Person B: Yes, but you would have to mention the term to endorse AGW.

Your last statement has nothing to do with the one you were responding to.

Explicit endorsement requires mentioning the term. Remember I am the one who made the original claim,

“Explicitly endorse” and “may be used to indirectly support the theory” are two different things. My statement was to the former and have supported it with results from Google Scholar. I accept that it is likely 750 papers get published each month relating to the climate but I do not accept remotely anywhere near that many are published that explicitly endorse AGW theory.

PNAS reviewers and author’s William R. L. Anderegg, James W. Prall, Jacob Harold and Stephen H. Schneider are apparently Google Scholar illiterate since searching for just the word “climate” with an author’s name will bring results from non-peer-reviewed sources such as books, magazines, newspapers, patents, papers simply in PDF format but were never published, duplicate listings, citations and all sorts of other erroneous results. There is no “peer-reviewed journal only” search option in Google Scholar. Not to mention using those search techniques will get results from authors with the same name but who are completely different people. For instance even when using the author’s name in quotes or advanced search operators such as “author:”, Google Scholar will still show results from authors with only the same last name. Thus authors with common names will get inflated results. Take for instance using author “Phil Jones” (the infamous former CRU director of climategate fame) with the search word “climate”, you get almost 5000 results! They only did a detailed analysis for their top 4 per scientist citation analysis not for the total amount of results for the search word “climate” for all 1372 authors.
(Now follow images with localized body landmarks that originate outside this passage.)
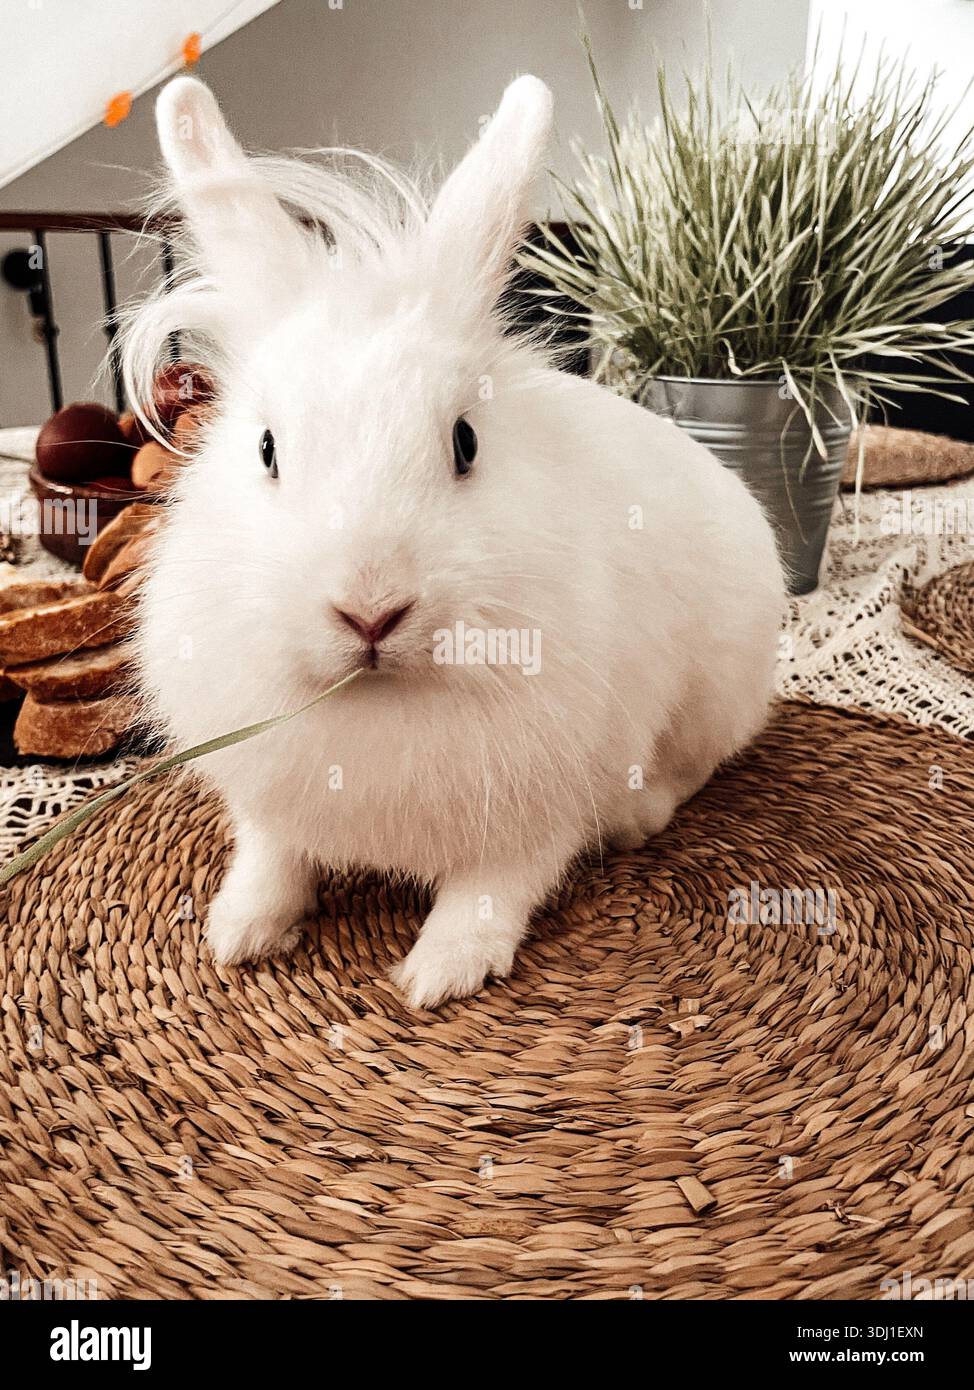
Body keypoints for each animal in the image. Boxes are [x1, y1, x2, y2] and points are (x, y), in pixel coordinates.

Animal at [122, 74, 786, 1009]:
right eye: (266, 450)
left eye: (466, 442)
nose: (370, 610)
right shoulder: (269, 800)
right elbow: (272, 859)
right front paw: (238, 934)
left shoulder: (537, 813)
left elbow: (495, 889)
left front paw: (439, 974)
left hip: (716, 695)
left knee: (691, 769)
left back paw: (635, 816)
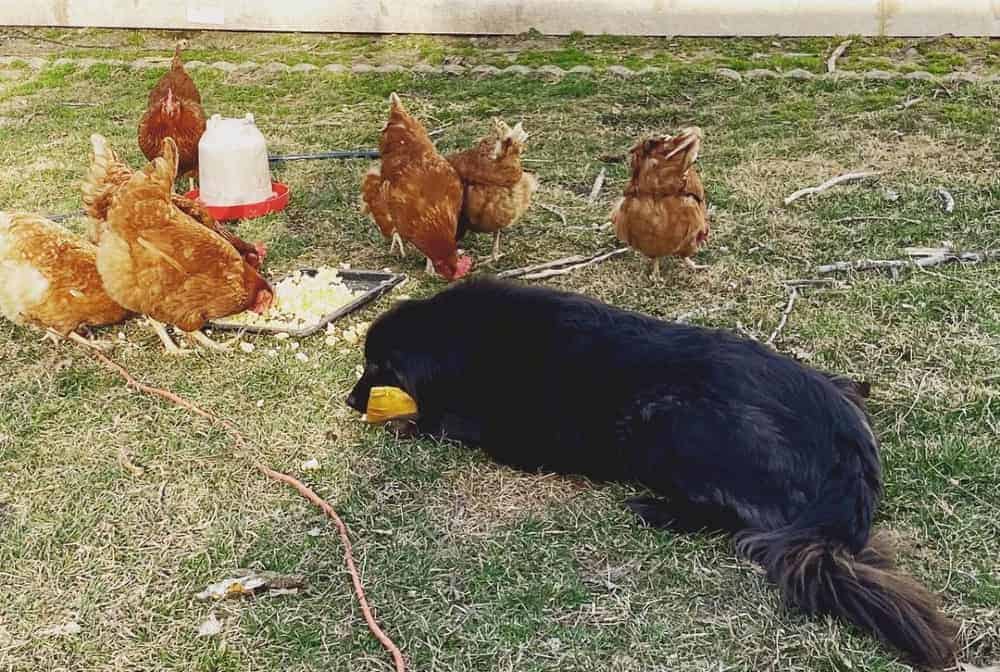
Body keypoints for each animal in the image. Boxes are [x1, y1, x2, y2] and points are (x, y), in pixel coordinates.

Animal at [348, 278, 956, 668]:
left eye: (378, 367)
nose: (350, 401)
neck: (461, 335)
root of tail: (844, 445)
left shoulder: (502, 434)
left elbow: (438, 421)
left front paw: (407, 423)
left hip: (667, 422)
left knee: (732, 522)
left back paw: (657, 510)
Searching for Climate Patents? Their “results” were obtained by searching Google Scholar using the search terms: “author:fi-lastname climate”. By default Google Scholar is set to search both “articles and patents” yet no mention of searching only for articles is in the paper. So why were they searching for climate patents and how is a patent that contains the search word “climate” a relevant “climate publication”?

Conclusion: the study is worthless due to Google Scholar illiteracy.

You’re in a debate thread. One assumes, that with you being in a debate, that you’re trying to make some point. Your point seemed to be that there isn’t a lot of documentation supporting AGW. That would be a point that could be made, argued, and debated. If pointing that out was your intention, I would understand it and I’m sure many people would enjoy debating it with you. But noting that X% of all climate research papers are concerned with the question of AGW is well…factual. But, it is also entirely irrelevant. You may as well point out that the average depth of the ocean is 10 miles. It’s interesting trivia, but it’s not an argument for or against anything in the world. So either I did understand your point and you’re simply failing to follow basic conversation, or you truly are spouting off trivia and thinking that somehow it’s meaningful.

It isn’t.

But more importantly, regardless of which of the two options it is, neither one makes you look like you have much in the way of processing power up there.